Bedwell-Grime, Stephanie

  • "Transfer," Northern Frights 4 (Mosaic Press, 1997). Horror story set in the Toronto subway system (Yonge-University line).


Begamudré, Ven

  • "In the Beginning, There Was Memory," Divine Realms: Canadian Science Fiction & Fantasy (Ravenstone, 1998), ed. by Susan MacGregor. Using mindpower, a Toronto man can (re)create his favourite places, such as a children's park in India or the Bishop White Gallery at the Royal Ontario Museum.


Boyczuk, Robert

  • "Doing Time," Northern Suns (Tor, 1999), ed. by David Hartwell and Glenn Grant. Vampire fantasy. There's a reference to "St. James Town," which has the same name and characteristics as the area on Wellesley east of Sherbourne: rundown, densely populated.
  • "Horror Story," Northern Frights 4 (Mosaic Press, 1997), ed. by Don Hutchison. The opening sentence of the story, whose central character is a Toronto police detective: "The third murder happened at a dumpy motel on Lakeshore Boulevard, just off the Gardiner Expressway" (p. 245). Almost all the motels on that strip have now been replaced by condos.


Chen, E.L.

  • "More than Salt," On Spec (Winter 2002). A modern take on King Lear, as a Toronto girl comes to terms with her upbringing with the help of an old man who thinks he's King Lear and she's Cordelia.


Clink, Carolyn

  • "Toronto Necropolis," Northern Frights (Mosaic Press, 1992), ed. by Don Hutchison. Horror poem.

## Directions for this task
Rewrite the Toronto fiction list starting at "Begamudré, Ven" and ending at "rundown, densely populated.", putting "willpower" in place of "mindpower". Work from the text alone.

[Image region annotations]

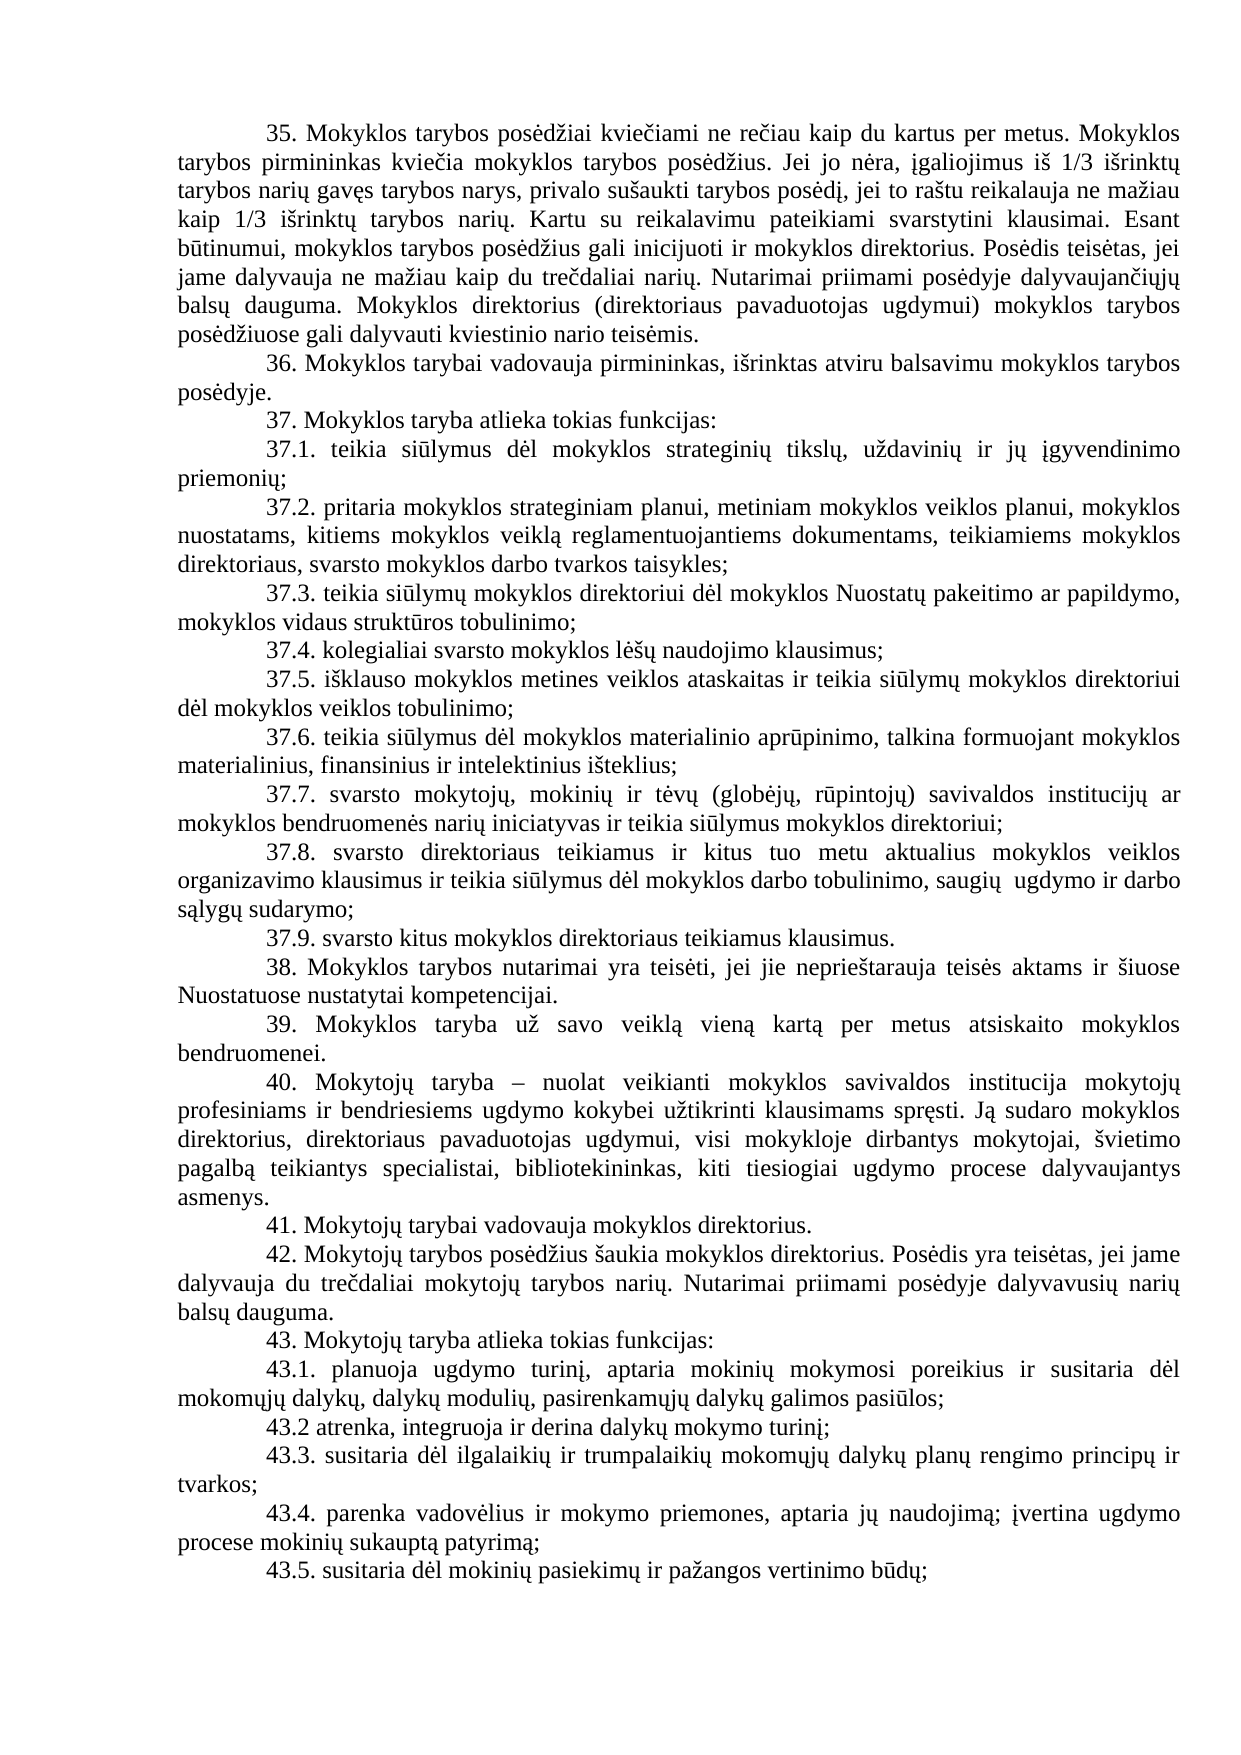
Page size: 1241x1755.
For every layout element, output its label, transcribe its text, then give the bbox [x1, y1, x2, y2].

text 37.8. svarsto direktoriaus teikiamus ir kitus tuo metu aktualius mokyklos veiklos organizavimo klausimus ir teikia siūlymus dėl mokyklos darbo tobulinimo, saugių ugdymo ir darbo sąlygų sudarymo; [177, 837, 1181, 923]
text 43.4. parenka vadovėlius ir mokymo priemones, aptaria jų naudojimą; įvertina ugdymo procese mokinių sukauptą patyrimą; [177, 1498, 1181, 1556]
text 37.9. svarsto kitus mokyklos direktoriaus teikiamus klausimus. [177, 923, 1181, 952]
text 37.5. išklauso mokyklos metines veiklos ataskaitas ir teikia siūlymų mokyklos direktoriui dėl mokyklos veiklos tobulinimo; [177, 664, 1181, 722]
text 41. Mokytojų tarybai vadovauja mokyklos direktorius. [177, 1211, 1181, 1239]
text 38. Mokyklos tarybos nutarimai yra teisėti, jei jie neprieštarauja teisės aktams ir šiuose Nuostatuose nustatytai kompetencijai. [177, 952, 1181, 1009]
text 37.6. teikia siūlymus dėl mokyklos materialinio aprūpinimo, talkina formuojant mokyklos materialinius, finansinius ir intelektinius išteklius; [177, 722, 1181, 779]
text 37.2. pritaria mokyklos strateginiam planui, metiniam mokyklos veiklos planui, mokyklos nuostatams, kitiems mokyklos veiklą reglamentuojantiems dokumentams, teikiamiems mokyklos direktoriaus, svarsto mokyklos darbo tvarkos taisykles; [177, 492, 1181, 578]
text 42. Mokytojų tarybos posėdžius šaukia mokyklos direktorius. Posėdis yra teisėtas, jei jame dalyvauja du trečdaliai mokytojų tarybos narių. Nutarimai priimami posėdyje dalyvavusių narių balsų dauguma. [177, 1239, 1181, 1326]
text 43.1. planuoja ugdymo turinį, aptaria mokinių mokymosi poreikius ir susitaria dėl mokomųjų dalykų, dalykų modulių, pasirenkamųjų dalykų galimos pasiūlos; [177, 1354, 1181, 1412]
text 43. Mokytojų taryba atlieka tokias funkcijas: [177, 1326, 1181, 1354]
text 37.1. teikia siūlymus dėl mokyklos strateginių tikslų, uždavinių ir jų įgyvendinimo priemonių; [177, 434, 1181, 492]
text 43.3. susitaria dėl ilgalaikių ir trumpalaikių mokomųjų dalykų planų rengimo principų ir tvarkos; [177, 1441, 1181, 1498]
text 35. Mokyklos tarybos posėdžiai kviečiami ne rečiau kaip du kartus per metus. Mokyklos tarybos pirmininkas kviečia mokyklos tarybos posėdžius. Jei jo nėra, įgaliojimus iš 1/3 išrinktų tarybos narių gavęs tarybos narys, privalo sušaukti tarybos posėdį, jei to raštu reikalauja ne mažiau kaip 1/3 išrinktų tarybos narių. Kartu su reikalavimu pateikiami svarstytini klausimai. Esant būtinumui, mokyklos tarybos posėdžius gali inicijuoti ir mokyklos direktorius. Posėdis teisėtas, jei jame dalyvauja ne mažiau kaip du trečdaliai narių. Nutarimai priimami posėdyje dalyvaujančiųjų balsų dauguma. Mokyklos direktorius (direktoriaus pavaduotojas ugdymui) mokyklos tarybos posėdžiuose gali dalyvauti kviestinio nario teisėmis. [177, 118, 1181, 348]
text 43.2 atrenka, integruoja ir derina dalykų mokymo turinį; [177, 1412, 1181, 1441]
text 37.3. teikia siūlymų mokyklos direktoriui dėl mokyklos Nuostatų pakeitimo ar papildymo, mokyklos vidaus struktūros tobulinimo; [177, 578, 1181, 636]
text 39. Mokyklos taryba už savo veiklą vieną kartą per metus atsiskaito mokyklos bendruomenei. [177, 1009, 1181, 1067]
text 36. Mokyklos tarybai vadovauja pirmininkas, išrinktas atviru balsavimu mokyklos tarybos posėdyje. [177, 348, 1181, 406]
text 37.4. kolegialiai svarsto mokyklos lėšų naudojimo klausimus; [177, 636, 1181, 664]
text 40. Mokytojų taryba – nuolat veikianti mokyklos savivaldos institucija mokytojų profesiniams ir bendriesiems ugdymo kokybei užtikrinti klausimams spręsti. Ją sudaro mokyklos direktorius, direktoriaus pavaduotojas ugdymui, visi mokykloje dirbantys mokytojai, švietimo pagalbą teikiantys specialistai, bibliotekininkas, kiti tiesiogiai ugdymo procese dalyvaujantys asmenys. [177, 1067, 1181, 1211]
text 37.7. svarsto mokytojų, mokinių ir tėvų (globėjų, rūpintojų) savivaldos institucijų ar mokyklos bendruomenės narių iniciatyvas ir teikia siūlymus mokyklos direktoriui; [177, 779, 1181, 837]
text 43.5. susitaria dėl mokinių pasiekimų ir pažangos vertinimo būdų; [177, 1556, 1181, 1584]
text 37. Mokyklos taryba atlieka tokias funkcijas: [177, 406, 1181, 434]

## Exercise solution
Begamudré, Ven

  • "In the Beginning, There Was Memory," Divine Realms: Canadian Science Fiction & Fantasy (Ravenstone, 1998), ed. by Susan MacGregor. Using willpower, a Toronto man can (re)create his favourite places, such as a children's park in India or the Bishop White Gallery at the Royal Ontario Museum.


Boyczuk, Robert

  • "Doing Time," Northern Suns (Tor, 1999), ed. by David Hartwell and Glenn Grant. Vampire fantasy. There's a reference to "St. James Town," which has the same name and characteristics as the area on Wellesley east of Sherbourne: rundown, densely populated.